In the 2022–23 season they were runners-up in Western League Premier Division, qualifying for an inter-step play-off against Bristol Manor Farm from the level above, which they lost 2–0.

==Stadium==

Saltash United play their home games at Kimberley Stadium, Callington Road, Saltash, Cornwall, PL12 6DX. The ground is floodlit with a covered seated stand and licensed clubhouse.

Constructed in 1951 by Saltash Town Council, the club moved to Kimberley Stadium for the start of the 1952–53 season.

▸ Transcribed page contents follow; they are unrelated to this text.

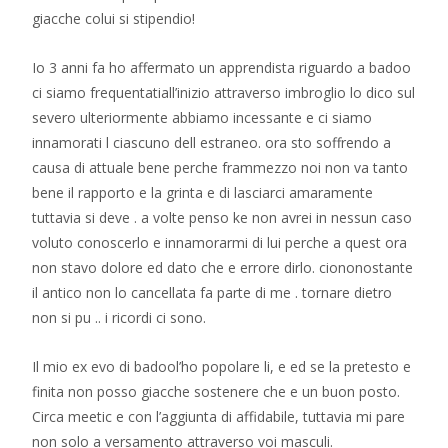
giacche colui si stipendio!
Io 3 anni fa ho affermato un apprendista riguardo a badoo
ci siamo frequentatiall’inizio attraverso imbroglio lo dico sul
severo ulteriormente abbiamo incessante e ci siamo
innamorati l ciascuno dell estraneo. ora sto soffrendo a
causa di attuale bene perche frammezzo noi non va tanto
bene il rapporto e la grinta e di lasciarci amaramente
tuttavia si deve . a volte penso ke non avrei in nessun caso
voluto conoscerlo e innamorarmi di lui perche a quest ora
non stavo dolore ed dato che e errore dirlo. ciononostante
il antico non lo cancellata fa parte di me . tornare dietro
non si pu .. i ricordi ci sono.
Il mio ex evo di badool’ho popolare li, e ed se la pretesto e
finita non posso giacche sostenere che e un buon posto.
Circa meetic e con l’aggiunta di affidabile, tuttavia mi pare
non solo a versamento attraverso voi masculi.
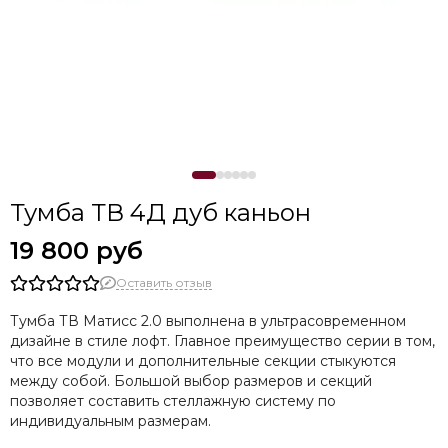
Тумба ТВ 4Д дуб каньон
19 800 руб
Оставить отзыв
Тумба ТВ Матисс 2.0 выполнена в ультрасовременном
дизайне в стиле лофт. Главное преимущество серии в том,
что все модули и дополнительные секции стыкуются
между собой. Большой выбор размеров и секций
позволяет составить стеллажную систему по
индивидуальным размерам.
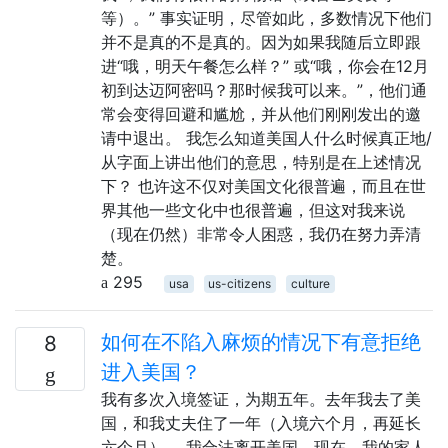
等）。” 事实证明，尽管如此，多数情况下他们
并不是真的不是真的。因为如果我随后立即跟
进“哦，明天午餐怎么样？” 或“哦，你会在12月
初到达迈阿密吗？那时候我可以来。”，他们通
常会变得回避和尴尬，并从他们刚刚发出的邀
请中退出。 我怎么知道美国人什么时候真正地/
从字面上讲出他们的意思，特别是在上述情况
下？ 也许这不仅对美国文化很普遍，而且在世
界其他一些文化中也很普遍，但这对我来说
（现在仍然）非常令人困惑，我仍在努力弄清
楚。
295
usa
us-citizens
culture
如何在不陷入麻烦的情况下有意拒绝
8
进入美国？
我有多次入境签证，为期五年。去年我去了美
国，和我丈夫住了一年（入境六个月，再延长
六个月）。 我合法离开美国。现在，我的家人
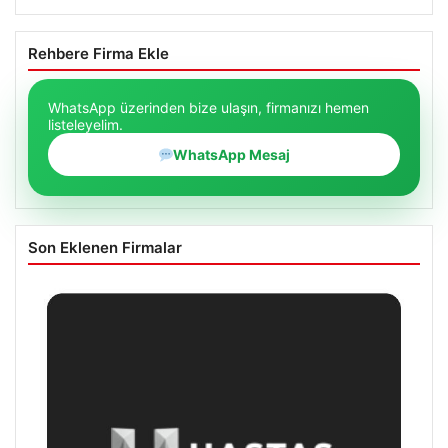
Rehbere Firma Ekle
WhatsApp üzerinden bize ulaşın, firmanızı hemen
listeleyelim.
WhatsApp Mesaj
Son Eklenen Firmalar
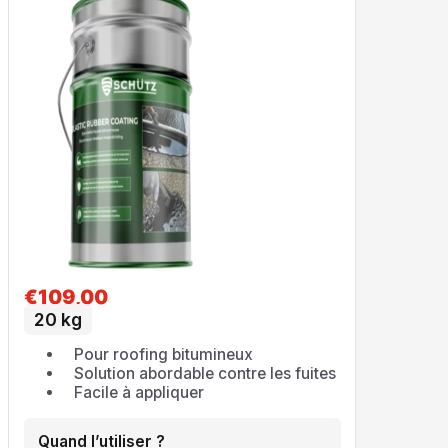
Pack toiture plate
Primaire toiture
€
109,00
Outlet
20 kg
Pour roofing bitumineux
Solution abordable contre les fuites
Facile à appliquer
Quand l’utiliser ?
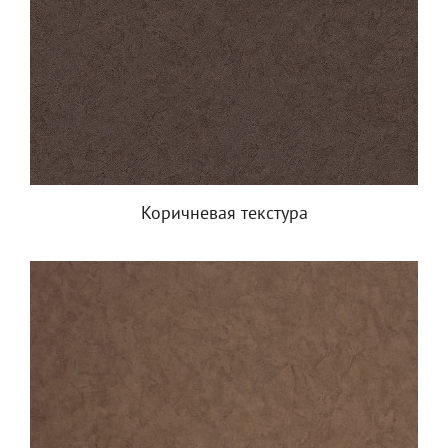
Коричневая текстура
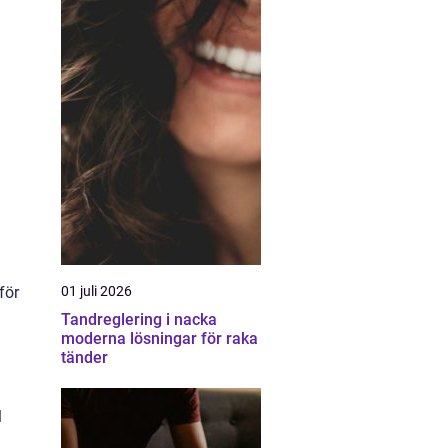
01 juli 2026
för
Tandreglering i nacka
moderna lösningar för raka
tänder
l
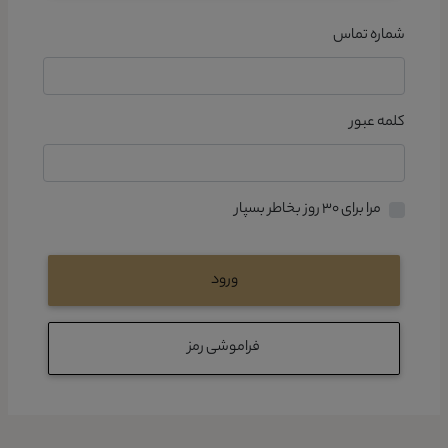
شماره تماس
کلمه عبور
مرا برای ۳۰ روز بخاطر بسپار
ورود
فراموشی رمز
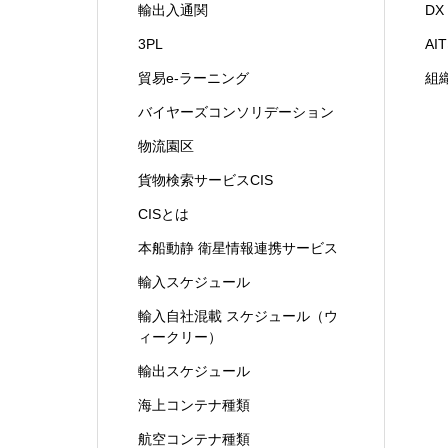
輸出入通関
D
3PL
A
貿易e-ラーニング
組
バイヤーズコンソリデーション
物流園区
貨物検索サービスCIS
CISとは
本船動静 衛星情報連携サービス
輸入スケジュール
輸入自社混載 スケジュール（ウ
ィークリー）
輸出スケジュール
海上コンテナ種類
航空コンテナ種類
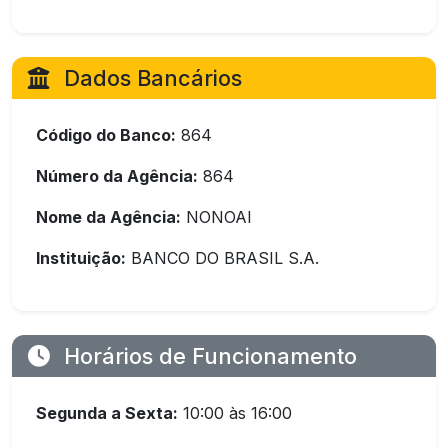
Dados Bancários
Código do Banco:
864
Número da Agência:
864
Nome da Agência:
NONOAI
Instituição:
BANCO DO BRASIL S.A.
Horários de Funcionamento
Segunda a Sexta:
10:00 às 16:00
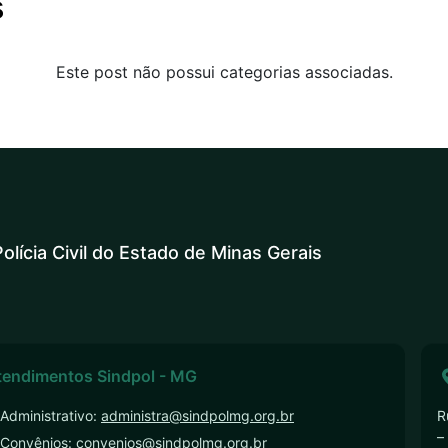
s
Este post não possui categorias associadas.
olícia Civil do Estado de Minas Gerais
tendimentos Sindpol - MG
Administrativo:
administra@sindpolmg.org.br
R
–
 Convênios:
convenios@sindpolmg.org.br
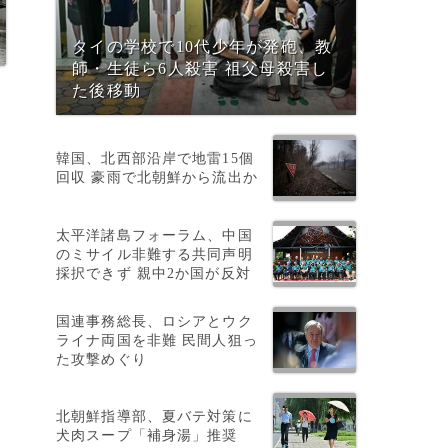
タイの学校で10代少年が発砲、教
師・生徒ら6人殺害 祖父母殺害し
た後移動
韓国、北西部沿岸で地雷15個
回収 豪雨で北朝鮮から流出か
太平洋諸島フォーラム、中国
のミサイル非難する共同声明
採択できず 親中2か国が反対
国連事務総長、ロシアとウク
ライナ両国を非難 民間人狙っ
た攻撃めぐり
北朝鮮指導部、夏バテ対策に
犬肉スープ「補身湯」推奨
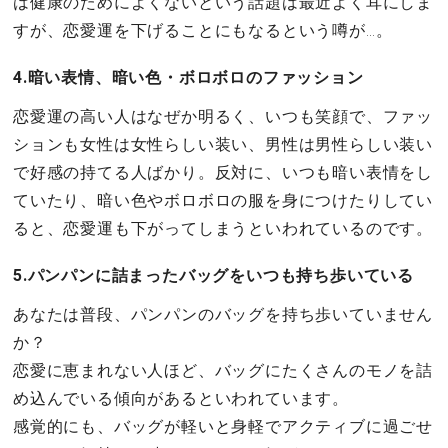
は健康のためによくないという話題は最近よく耳にしま
すが、恋愛運を下げることにもなるという噂が…。
4.暗い表情、暗い色・ボロボロのファッション
恋愛運の高い人はなぜか明るく、いつも笑顔で、ファッ
ションも女性は女性らしい装い、男性は男性らしい装い
で好感の持てる人ばかり。反対に、いつも暗い表情をし
ていたり、暗い色やボロボロの服を身につけたりしてい
ると、恋愛運も下がってしまうといわれているのです。
5.パンパンに詰まったバッグをいつも持ち歩いている
あなたは普段、パンパンのバッグを持ち歩いていません
か？
恋愛に恵まれない人ほど、バッグにたくさんのモノを詰
め込んでいる傾向があるといわれています。
感覚的にも、バッグが軽いと身軽でアクティブに過ごせ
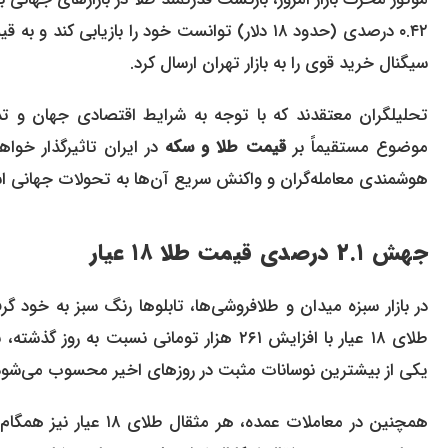
سیگنال خرید قوی را به بازار تهران ارسال کرد.
تحلیلگران معتقدند که با توجه به شرایط اقتصادی جهان و تد
موضوع مستقیماً بر
قیمت طلا و سکه
در ایران تاثیرگذار خواه
هوشمندی معامله‌گران و واکنش سریع آن‌ها به تحولات جهانی ا
جهش ۲.۱ درصدی قیمت طلا ۱۸ عیار
در بازار سبزه میدان و طلافروشی‌ها، تابلوها رنگ سبز به خود گر
یکی از بیشترین نوسانات مثبت در روزهای اخیر محسوب می‌شود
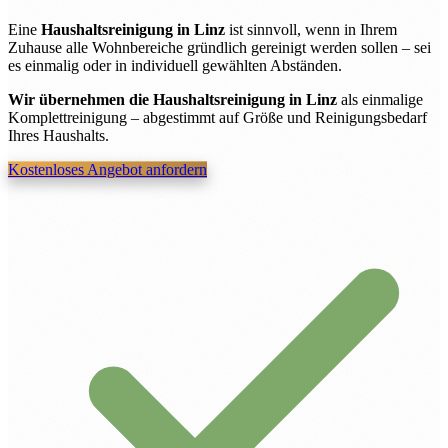
Eine
Haushaltsreinigung in Linz
ist sinnvoll, wenn in Ihrem
Zuhause alle Wohnbereiche gründlich gereinigt werden sollen – sei
es einmalig oder in individuell gewählten Abständen.
Wir übernehmen die Haushaltsreinigung in Linz
als einmalige
Komplettreinigung – abgestimmt auf Größe und Reinigungsbedarf
Ihres Haushalts.
Kostenloses Angebot anfordern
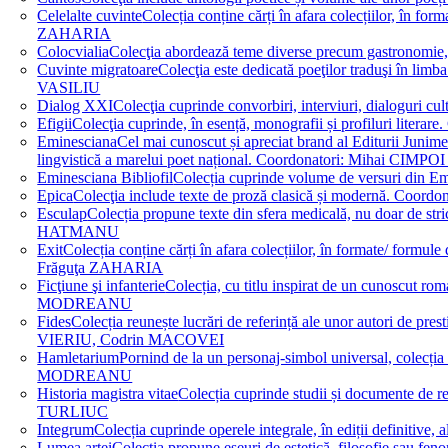
Celelalte cuvinte
Colecția conține cărți în afara colecțiilor, în f
ZAHARIA
Colocvialia
Colecţia abordează teme diverse precum gastronomie, 
Cuvinte migratoare
Colecţia este dedicată poeţilor traduşi în li
VASILIU
Dialog XXI
Colecţia cuprinde convorbiri, interviuri, dialogur
Efigii
Colecţia cuprinde, în esență, monografii și profiluri lit
Eminesciana
Cel mai cunoscut și apreciat brand al Editurii Junim
lingvistică a marelui poet național. Coordonatori: Miha
Eminesciana Bibliofil
Colecția cuprinde volume de versuri din
Epica
Colecţia include texte de proză clasică și modernă. C
Esculap
Colecția propune texte din sfera medicală, nu doar de str
HATMANU
Exit
Colecția conține cărți în afara colecțiilor, în formate/ for
Frăguţa ZAHARIA
Ficţiune şi infanterie
Colecția, cu titlu inspirat de un cunoscut
MODREANU
Fides
Colecția reunește lucrări de referință ale unor autori de pres
VIERIU, Codrin MACOVEI
Hamletarium
Pornind de la un personaj-simbol universal, colecția
MODREANU
Historia magistra vitae
Colecția cuprinde studii și documente de 
TURLIUC
Integrum
Colecția cuprinde operele integrale, în ediții defini
Lumea artei
Colecția propune eseuri de estetică, filosofie sau feno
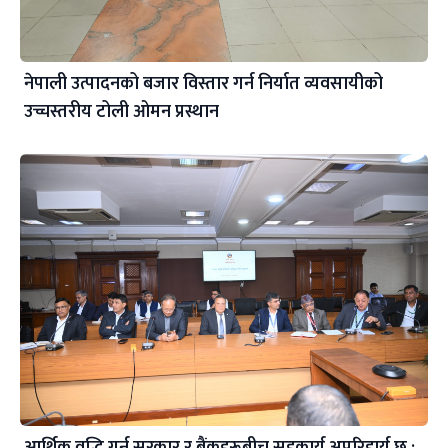
नेपाली उत्पादनको बजार विस्तार गर्न निर्यात व्यवसायीको
उच्चस्तरीय टोली ओमन प्रस्थान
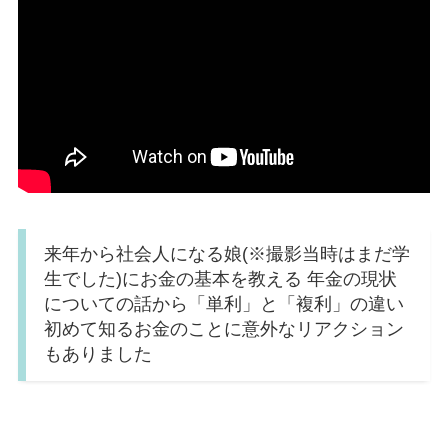
来年から社会人になる娘(※撮影当時はまだ学
生でした)にお金の基本を教える 年金の現状
についての話から「単利」と「複利」の違い
初めて知るお金のことに意外なリアクション
もありました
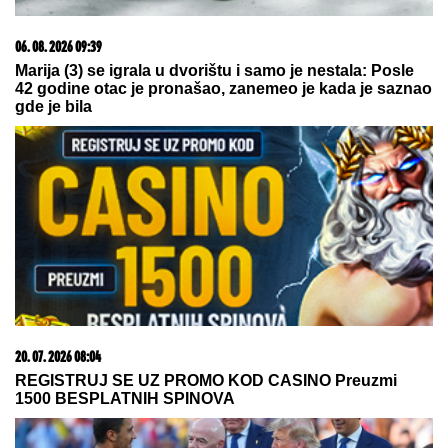
BRIŠE STRES I TERA NOĆNE STRAHOVE:
Ovo je
tajna starog srpskog običaja - samo je potrebno da
ispod jastuka stavite jednu stvar
Najpoznatija plavuša na svetu
OSTAVILA HOLIVUDSKE FRAJERE
zbog "nemačkog bankara" teškog
400 miliona! Dve godine se skrivali,
sad su pale maske
PONOVO ZGROZIO SVET!
Novi
skandal Đanija Infantina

Declaring the stadium opened, the Mayor, Miss W. M. Fearnside kicked off the first home match of the season on 27 August 1952. About 1000 spectators saw Saltash defeat Tavistock 5-1.

The main grandstand was named the Tim Halford Stand on 12 July 2008. Halford was the club's manager when he died in September 2007 at the age of 45.

==Honours==
Saltash United's list of honours include the following.

| Honour | Number | Years |
League
| Western Football League Champions (tier 9) | 3 | 1984–85, 1986–87, 1988–89 |
| Western Football League Runners-up (tier 9) | 3 | 1983–84, 1987–88, 2022–23 |
| Western Football League Division One Champions (tier 10) | 1 | 1976–77 |
| South West Peninsula League Premier Division Runners-up (tier 10) | 2 | 2007–08, 2016–17 |
| South Western League Champions (tier 11) | 2 | 1953–54, 1975–76 |
| South Western League Runners-up (tier 11) | 3 | 1952–53, 1973–74, 1974–75 |
Domestic Cups
| Western Football League Cup Winners | 2 | 1986–87, 1987–88 |
| Cornwall Senior Cup Winners | 7 | 1950–51, 1974–75, 1981–82, 1987–88, 1990–91, 1992–93, 2017–18 |
| Cornwall Senior Cup Runners-up | 9 | 1951-52, 1980–81, 1986–87, 1988–89, 2003–04, 2007–08, 2011–12, 2016–17, 2018–19 |
| South West Peninsula League Walter C Parson Cup Winners | 1 | 2018–19 |
| South West Peninsula League Charity Bowl Winners | 2 | 2007–08, 2019–20 |
| South Western League Cup Winners | 2 | 1952–53, 1969–70 |
| Cornwall FA Charity Cup Winners | 2 | 1950–51, 2000–01 |
| South West Counties Pratten Cup Winners | 1 | 1974–75 |
| South West Counties Pratten Cup Runners-up | 1 | 1975–76 |

==Records==

- Best FA Cup performance: FA Cup fourth round Qualifying (1987–88)
- Best FA Trophy performance: First Round (1985–86, 1986–87)
- Best FA Vase performance: Third Round (1996–97, 2013–14, 2018–19)
- Most League goals in a season (by team): 127 (1974–75, South Western League, 36 games)
- Most League points in a season: 90 (2016–17, South West Peninsula League Premier Division, 38 games)

==Sponsorship==
The club’s current sportswear manufacturer is VX3 Sportswear. The main home shirt sponsor is Bright Solicitors, while Brunel Recycling Ltd sponsors the away shirt.